[[ SOURCE TEXT open ]]

[comp.dcom.telecom] British PhoneCard question

wmartin@st-louis-emh2.army.mil (Will Martin -- AMXAL-RI) (03/25/89)

What happens when the PhoneCard you are using runs out of credit in the midst
of a call? Are you given a "grace period" to let you pull out the old card
(and drop it on the floor of the booth! :-) and stick in a new one? Or is
your call summarily terminated? Could you continue by feeding in coins if
you don't have another charged-up PhoneCard?

Is this just magstripe encoding? I would think there would be a brisk trade
in underground magstripe card writers and illicitly-credited PhoneCards if
that is the case. Or is this a special, non-standard magstripe encoding or
format, so that magstripe equipment on the surplus or commercial market
won't write or read it?

Regards, Will Martin

pwt1%ukc.ac.uk@nss.cs.ucl.ac.uk (03/30/89)

In article <telecom-v09i0106m02@vector.UUCP> decom@dgp.toronto.edu writes:
>In Britain, you pay by time for even local calls, so you tend to go
>through alot of coins.  And the coins are bigger and heavier as well.
>The phonecards save you the frustration of running out of coins during
>a call, the frustration of having your calls interrupted every minute
>by "more coins please" noises, and the frustration of sewing up holes in
>your pockets.

Almost all new BT coin-op phones are of the modern type that allow one
to accumulate a credit prior to and at any time time during a call thus
no longer are you prompted for coins every minute (as did the older
Pay-On-Answer types).

These phones take most British coins, including 50p and One Pound coins,
useful for long and international calls. Incidently, BT has recently
introduced a direct dial calling card service available from most payphones
and any touch tone compatable phone.

>The cards come in denominations ranging from the equivalent of $3 to about
>$100.  So you buy one which you know will last you a reasonable amount
>of time.   They are particularly useful for long distance calls, because
>you get the customer-dialled rate without feeding a continuous stream of
>coins into the phone.

[[ SOURCE TEXT closed ]]

In the British PhoneCard thread, which coins do the modern BT coin-op phones accept?

[[ INFORMATION GIVEN open ]]

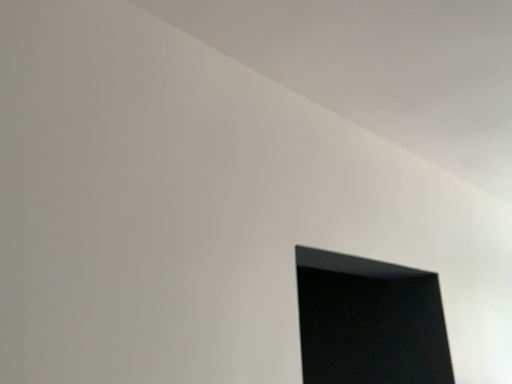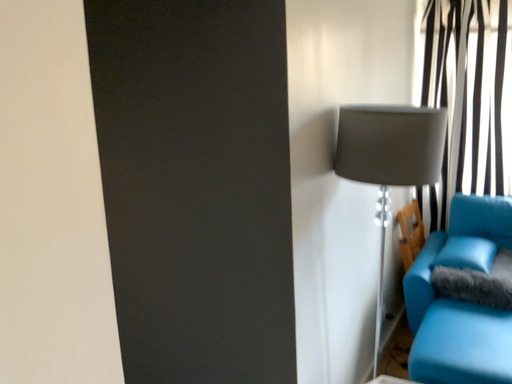
Question: Which way did the camera rotate in the video?

Choices:
 (A) rotated downward
 (B) rotated upward

Answer: (A)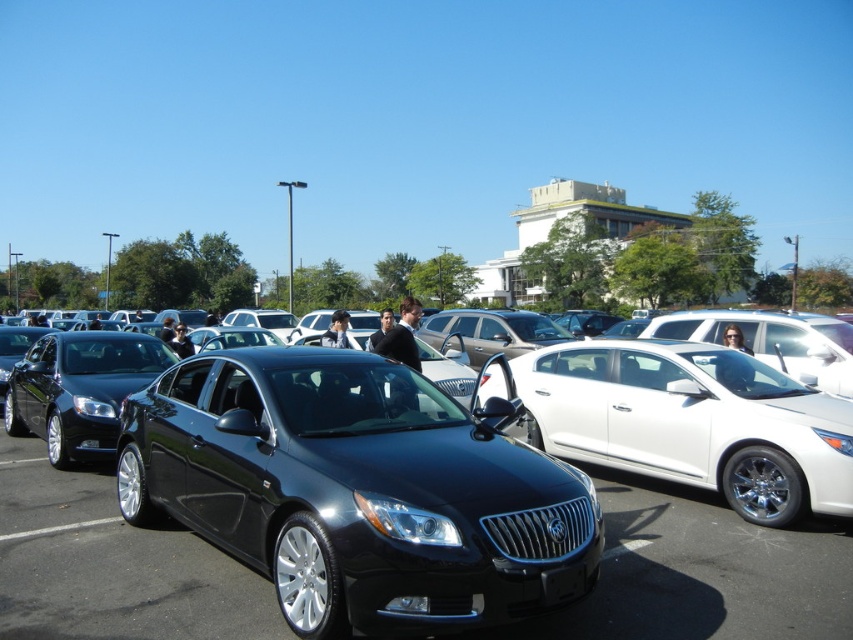
You are standing in the parking lot and want to approach the glossy black car at center and the glossy black sedan at center. Which one should you walk towards first if you want to reach the one closer to you?

You should walk towards the glossy black car at center first because it is closer to you than the glossy black sedan at center.

You are a parking attendant at a dealership. You need to park a new white glossy sedan at center and a glossy black sedan at center in adjacent spaces. Given the spaces are all the same size, which car will require a larger parking space?

The glossy black sedan at center requires a larger parking space because its width is greater than the white glossy sedan at center.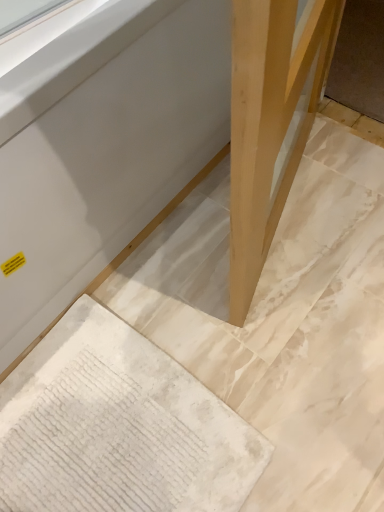
You are a GUI agent. You are given a task and a screenshot of the screen. Output one action in this format:
    pyautogui.click(x=<x>, y=<y>)
    Task: Click on the vacant space that is to the left of natural wood leg at center
    The height and width of the screenshot is (512, 384).
    Given the screenshot: What is the action you would take?
    pyautogui.click(x=182, y=247)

[[ INFORMATION GIVEN closed ]]

## [ANSWER TO THIS EXERCISE]
Most British coins, including 50p and One Pound coins.